# Finance Questions



## Osh (Mar 9, 2008)

What do we need to open a bank account in Dubai? Are there any restrictions in transferring money from Dubai to Australia and can this be done via the internet (considering different currency)? I was told that HBSC does not have internet banking, which I found very hard to believe for such a large bank.


----------



## Elphaba (Jan 24, 2008)

HSBC does have internet banking - I use it! Bear in mind that HSBC in Dubai (the inshore, not offshorepart) is run very differently from the rest of the business.

To open an account here you need to show your passport with residency visa, proof of address, possibly a letter from the employer.


No restrictions on international transfers. If you plan to transfer large sums (say AUD 20K) I can put you in touch with a company that will charge you a lot less than the banks, as you can access wholesale exchange rates, rather than retail.


----------



## Osh (Mar 9, 2008)

Thanks Elphaba...being in the banking industry myself I couldn't believe HSBC didn't have internet banking. Thanks for the other info too  I'll keep that in mind


----------



## sgilli3 (Mar 23, 2008)

It costs us about 75 dhs to send money back to Aus each time, which I think is reasonable


----------



## Elphaba (Jan 24, 2008)

sgilli3 said:


> It costs us about 75 dhs to send money back to Aus each time, which I think is reasonable


sgilli - in real terms it costs you more than that.

Retail banks quote a certain fee, but don't mention that they take a cut when they do the currency conversion. You'll be aware that there is always a difference in the rates at which you buy & sell currency and it is the same when effecting an international transfer. Generally this is in the region of 2% of the amount transferred, so the real cost to you is this 2% plus Dhs 75.

My system allows individuals to benefit from wholesale currency exchange rates that are no more than 1% with no other charges. All very simple and straightforward and via a major bank.
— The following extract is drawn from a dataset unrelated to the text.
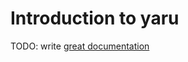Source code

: # Introduction to yaru

TODO: write [great documentation](http://jacobian.org/writing/what-to-write/)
Suitable for sums in excess of say GBP 10,000 , UAD & AUD 20,000 - so considerable savings can be made.


----------



## sgilli3 (Mar 23, 2008)

Hi Elphaba
For the amount we transfer...certainly not the type of money you are talking, and for the times we have to do it...the 75 suits us.
We only transfer when we need to pay for something back home.

I


----------



## Elphaba (Jan 24, 2008)

Fair enough 

Just be aware that the real cost of DHs 75 PLUS approx 2% of the amount you transfer.


----------



## Osh (Mar 9, 2008)

from what you both say, perhaps it is better to accumulate the money in a Dubai bank and send bulk amounts of AUD $20k rather than a lots of little transactions


----------



## alli (Mar 6, 2008)

Hey all,
Bumping this thread cos I need some HSBC help!

I want to transfer money from my HSBC account in Dubai back to my ANZ account in Australia.

I joined internet banking, and filled out a form requesting a limit to transfer funds, but that was 3 days ago and I urgently need to transfer money.

Can anyone help?


----------



## Elphaba (Jan 24, 2008)

Your options depend on how much you need to transfer.

If the sum is in excess of AED 72,000 contact me & I can get you a quick transfer with wholesale exchange rate.

If less than that, you can go to a main branch of HSBC & they can action it for you. Did you deliver the form or put in through an ATM? If so, it should now be activated. Failing that you can transfer using Western Union, for a charge.

-


----------



## Elphaba (Jan 24, 2008)

Apologies for confusion. Wholesale exchange rates are available for amounts in excess of AED 72,000 (GBP 10,000 USD 20,000 or equivalent in any currency).

Transfers can be doen between any currencies and are usually quicker than between retail bank accounts as well as offering more competitive exchange rates and no other charges.


-


----------



## Young Professional (Jul 7, 2008)

Could you please let me know how to transfer money from the USA to Dubai using the wholesale exchange rate? This will probably come in handy as I'll need to pay rent upfront. Thanks!


----------



## Elphaba (Jan 24, 2008)

Young Professional said:


> Could you please let me know how to transfer money from the USA to Dubai using the wholesale exchange rate? This will probably come in handy as I'll need to pay rent upfront. Thanks!


Please send me a PM.

Thanks


----------



## mangu_23 (Jan 10, 2009)

*transfer funds to Australia*

Hi Elphaba, 
I have to do a one off transfer of AED 70,000 - 75,000 towards the end of this month to my Citibank account in Australia. In your threads you mentioned you have contacts who could give me a good exchange rate + safe transfer to Australia. One of my mates suggested I go to Al Ansari. If you think your contact can offer me a better deal please ask him to mail me or give me his details for me to contact him. Many thanks.

regards,
Manguirish


----------